Gene Saks directs Mr. Goldwyn with a loving hand. This venerable comedy director really knows how to milk laughs from a scene, and there’s plenty of milk here, so drink up–it’s good for you. Writers Marsha Lebby and John Lollos have constructed an entertaining show around the facts of this colorful life. They do bend history for effect; for example, they have Goldwyn’s nemesis Louis B. Mayer getting fired from M-G-M during the play’s time period when, in fact, he was forced out a year earlier. Still, the essential arc of Goldwyn’s career is fairly and honestly presented.

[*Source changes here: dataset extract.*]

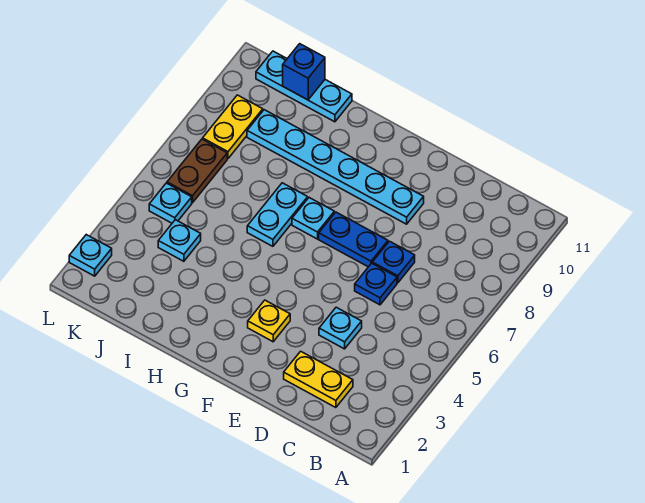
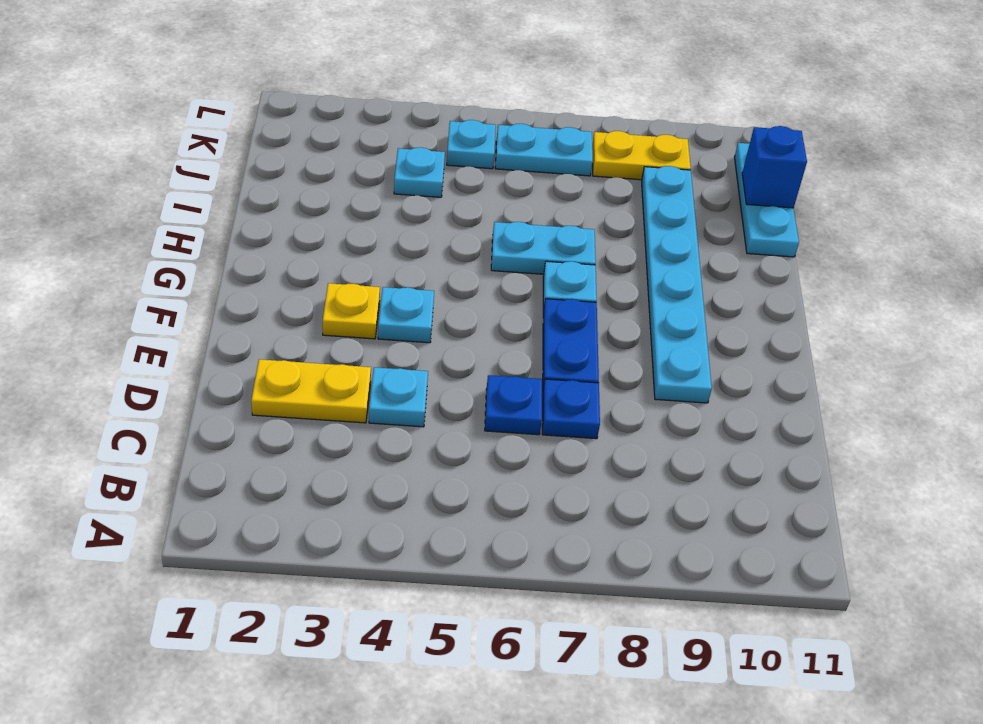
yellow 1x2 plate [284,351,353,408] -> yellow 1x2 plate turned to [251,359,371,423]
brown 1x2 plate [167,139,227,203] -> cyan 1x2 plate [495,124,593,176]
cyan 1x1 plate [69,235,112,276] -> cyan 1x1 plate moved to [378,287,434,343]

The mogul himself was no Alan King when it came to telling stories–but then, Danny Kaye probably had it all over Hans Christian Andersen as an actor/singer/comedian. Lauren Klein plays Goldwyn’s secretary Helen with a crisp authority and a wonderful sense of period. And speaking of period: David Gallo’s floor-to-towering-ceiling office set, complete with a view of L.A. through gargantuan windows, captures a bygone era of Hollywood grandeur.